Was nu de tijd die zij daarin hebben doorgebracht, verloren en verdaan? Juist integendeel. Wij zien dat nagenoeg alle schrijvers hun ganse leven lang juist uit de ervaring, in dié tijd opgedaan, putten. De periode dat een schrijver niet bekend is, ja, zelfs nog in het geheel niet schrijft, en sterker: aan die bezigheid zelfs niet denkt, dát is zijn kostbaarste tijd. Zodra gij ‘schrijver’ zijt, is het uit met uw onbekommerdheid. Uw blik rust niet meer gedachteloos op de wereld, ge dwaalt niet meer verdroomd door de straten des levens, de dingen vallen niet meer door uw ogen in uw ziel, maar gij observeert, gij kijkt, en dat is niet de manier om de dingen te zien. Om waarlijk te zien is een zekere gedachteloosheid nodig. De beelden uit uw kinderjaren zijn daarom het scherpst omdat uw blik toen zonder baatzucht was. En daarom is voor u, als ge ouder wordt, de positie van de onopvallende burger de beste observatiepost voor het leven.

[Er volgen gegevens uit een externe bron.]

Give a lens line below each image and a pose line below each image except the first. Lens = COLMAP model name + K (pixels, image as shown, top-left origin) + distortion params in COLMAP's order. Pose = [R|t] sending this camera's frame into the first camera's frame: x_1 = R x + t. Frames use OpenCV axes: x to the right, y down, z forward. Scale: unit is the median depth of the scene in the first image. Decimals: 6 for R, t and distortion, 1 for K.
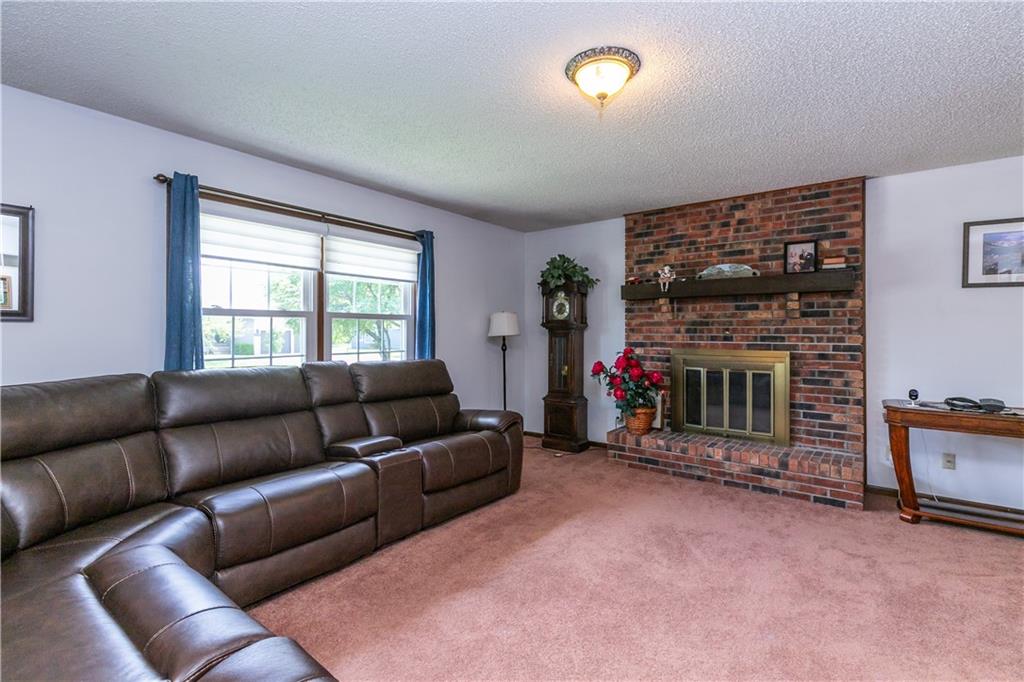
lens RADIAL K [[474.0, 0, 518.8], [0, 474.0, 328.4], [0, 0, 1]] dist [0.010534, -0.002547]
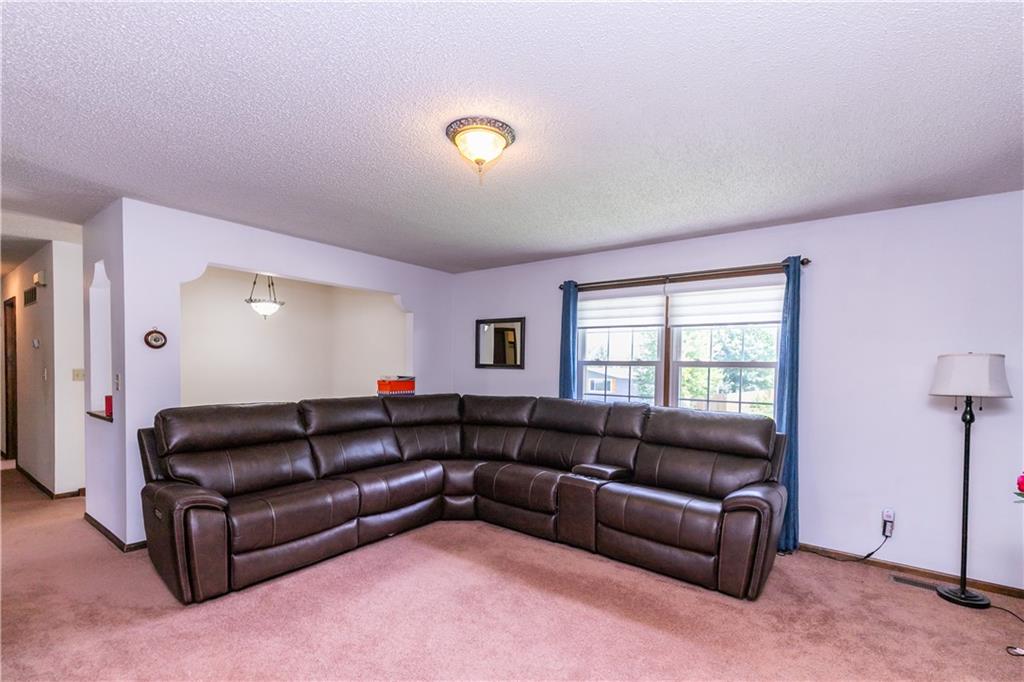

Bekommer u dus niet om de vraag, hoe ge schrijver moet worden. Ga naar huis en denk er niet meer aan. Als gij daartoe geroepen zijt, zult ge die stem te zijner tijd horen. Delf in het leven, waar ge staat. Want waar ge staat, daar is het leven. Het is niet elders. Leef in vrede met uw omgeving, zonder verbittering. Uw omgeving is de aarde, waarin uw kleine zaad uit Gods hand gevallen is. Daar moet gij wassen, groot worden en bloeien. Forceer die bloei niet. Denk niet aan de vruchten. Tracht zo volledig mogelijk te zijn, wat ge zijt. Dan eerst zult ge ten volle worden wat ge zozeer begeert. Houd van de mensen en heb de dingen lief. Observeer ze niet. Als ge ooit schrijver wordt, weet dan dat de tijd waarin ge nu leeft uw kostbaarste is. Later zult ge beroemd of miskend zijn. Geen van beide is het leven. Het leven is nu, nu ge noch het een, noch het ander, maar uzelf zijt.